L’investissement social

3 mars 2008

Décrétée priorité nationale, la question du pouvoir d’achat peine à devenir un enjeu municipal tant les querelles de “mairie” et de mandarinats locaux polluent le débat public...

Depuis août 2007 et la promulgation de la loi “TEPA” (Travail, Emploi, Pouvoir d’Achat) permettant l’exonération de charges sociales et d’impôt sur le revenu des heures supplémentaires, on a vu toutes les limites d’une réforme recherchant l’augmentation du pouvoir d’achat par l’augmentation de l’offre individuelle de travail. On a depuis annoncé une énième “mission de suivi” pour aider les entreprises à mettre en oeuvre les nouveaux dispositifs prévus par la loi... Et évoqué comme compléments de réformes, d’autres chantiers, l’un sur la réévaluation annuelle du SMIC, l’autre sur le fait de conditionner l’octroi des allégements de charges patronales au respect de l’obligation annuelle de négocier sur les salaires, un autre encore projetant de légiférer sur le développement de la concurrence au service des consommateurs, sans parler des essais de “traduction” des propositions de la commission Attali... Mais, pour l’instant, seule gronde et demeure la déception. Et les municipales s’annoncent bel et bien comme la fin de la récréation.

On ne devrait pourtant pas s’étonner d’être déçu ! Gosta Esping-Andersen (1), sociologue danois, professeur à l’université de Barcelone Pompeu Fabra, sait depuis longtemps déjà que derrière l’augmentation du pouvoir d’achat c’est la question plus globale de l’État-providence qui est en cause. Et d’affirmer la cruciale nécessité de refonder, demain, la croissance et le développement des sociétés sur des stratégies collectives d’investissement social.

En effet, les politiques sociales sont aujourd’hui « désajustées » autant socialement qu’économiquement. Elles sont jugées contre-productives, et en raison « de leur mode de financement et de la compétition fiscale entre les États » dénoncées à tort comme un coût. Sans partager toutes les solutions proposées par le sociologue, celui-ci met le doigt sur quelques dysfonctionnements fondamentaux : le fait, paradoxalement, que, au coeur de la nouvelle politique familiale, « le bien-être de la famille dans les sociétés contemporaines présuppose une dé-familialisation de certaines tâches ».

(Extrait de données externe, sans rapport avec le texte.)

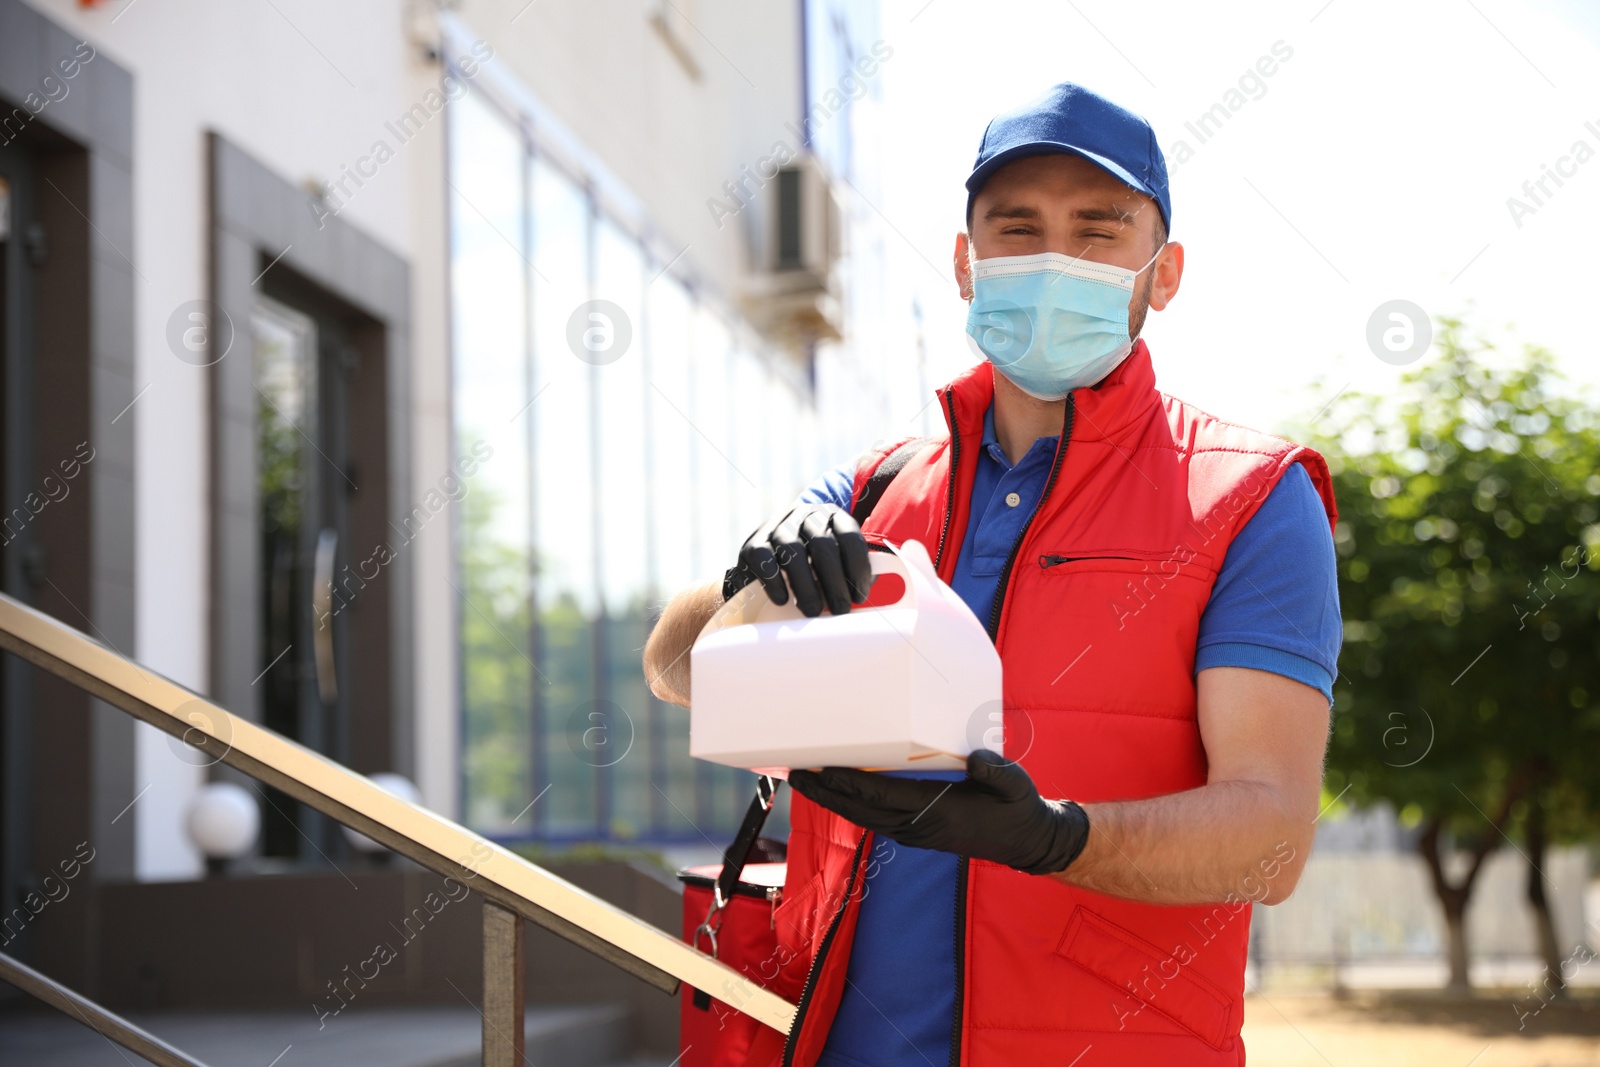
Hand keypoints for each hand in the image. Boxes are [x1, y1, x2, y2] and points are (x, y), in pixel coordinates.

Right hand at [723, 503, 872, 617]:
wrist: (769, 560)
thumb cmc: (814, 567)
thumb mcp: (836, 561)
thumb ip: (853, 573)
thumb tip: (871, 598)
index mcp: (832, 516)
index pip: (850, 537)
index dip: (858, 569)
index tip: (860, 597)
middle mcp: (805, 515)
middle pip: (823, 545)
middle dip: (834, 582)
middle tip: (839, 610)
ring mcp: (777, 526)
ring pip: (793, 550)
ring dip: (806, 585)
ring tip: (813, 611)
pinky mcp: (753, 542)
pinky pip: (763, 558)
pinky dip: (774, 581)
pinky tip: (783, 600)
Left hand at [788, 750, 1089, 875]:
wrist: (1027, 840)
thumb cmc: (1018, 807)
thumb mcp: (1015, 784)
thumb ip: (996, 771)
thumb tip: (976, 759)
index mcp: (937, 811)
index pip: (883, 795)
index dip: (851, 783)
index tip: (823, 769)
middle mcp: (920, 826)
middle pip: (862, 810)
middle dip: (828, 793)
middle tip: (797, 772)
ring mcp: (916, 833)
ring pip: (865, 817)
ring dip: (834, 801)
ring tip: (808, 780)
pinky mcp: (918, 832)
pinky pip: (877, 819)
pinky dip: (853, 806)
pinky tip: (839, 793)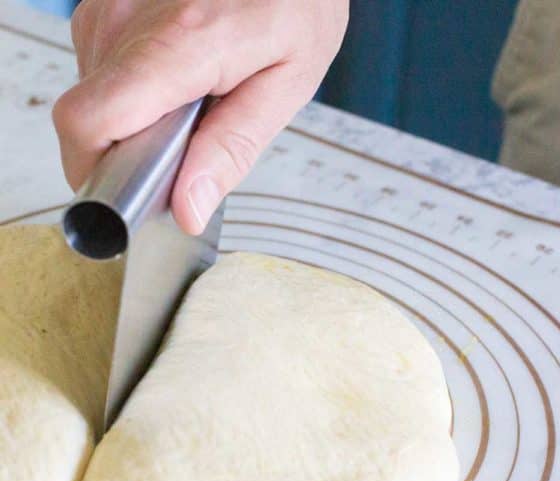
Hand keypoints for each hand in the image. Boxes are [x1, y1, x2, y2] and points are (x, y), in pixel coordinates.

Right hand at [53, 0, 348, 233]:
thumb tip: (188, 209)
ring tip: (191, 102)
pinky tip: (178, 77)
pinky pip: (103, 66)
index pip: (90, 122)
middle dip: (126, 151)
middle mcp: (129, 17)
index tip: (128, 196)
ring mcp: (112, 3)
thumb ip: (233, 149)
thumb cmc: (298, 3)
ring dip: (134, 118)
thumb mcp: (287, 85)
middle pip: (90, 117)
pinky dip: (134, 89)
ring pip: (95, 94)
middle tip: (184, 147)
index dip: (96, 173)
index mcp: (178, 45)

Le familialisme d’après-guerre ayant beaucoup contribué à structurer les problèmes de genre et d’iniquité actuels, et ne correspondant plus du tout au modèle monoparental et pluriel de la famille.

Par exemple, « si l’absence de solutions de garde abordables constitue un obstacle majeur à la fécondité, un service public de la petite enfance devrait permettre aux citoyens de fonder la famille qui correspond à leurs désirs ». Garantir véritablement l’égalité des chances des enfants, tel est l’enjeu social majeur. Et le financement public est ici un « pré-requis de l’équité et de la justice ». Faut-il rappeler qu’il est « établi que c’est au cours de la période préscolaire (0 à 6 ans) que les retours sur investissement sont les plus élevés, pour décliner de manière exponentielle par la suite ». En somme, cessons de contempler les désastres de la non-application du modèle « l’apprentissage engendre l’apprentissage ».

Rappelons, dans un même ordre d’idées, les propos de Claude Hagège soulignant que c’est « entre 3 et 4 ans, et 10 et 13 ans que la capacité d’apprentissage des langues est la plus forte » et qu’après 13 ans aussi, c’est quasiment peine perdue vu que « l’appareil articulatoire et phonatoire de l’enfant se fige ».

« Comment aider les familles à mieux investir dans leurs enfants », résume alors Gosta Esping-Andersen. En se gardant des dérives rentabilistes ou de l’entropie performatrice, les familles ont tout à gagner d’une revalorisation de la petite enfance au coeur du développement social. Comment, également, aider les hommes à « féminiser » leurs parcours de vie, demande également le sociologue...

Sachez messieurs, pour votre information, qu’il est prouvé que « la contribution du mari aux tâches ménagères fait diminuer les risques de séparation et de divorce ». De même, la possibilité de compter sur la participation du compagnon est un facteur décisif de fécondité chez les femmes qui travaillent !

Gosta Esping-Andersen ne joue pas un familialisme contre un autre. S’il est nécessaire de garantir un revenu minimal à toutes les familles (« donc de ne pas abandonner les anciennes politiques distributives, voire de les développer »), il est également nécessaire de favoriser le développement de modes collectifs de prise en charge des enfants qui garantissent une bonne socialisation durable.

(1) Trois leçons sur l’État-providence, présentation par Bruno Palier, Le Seuil, 2008.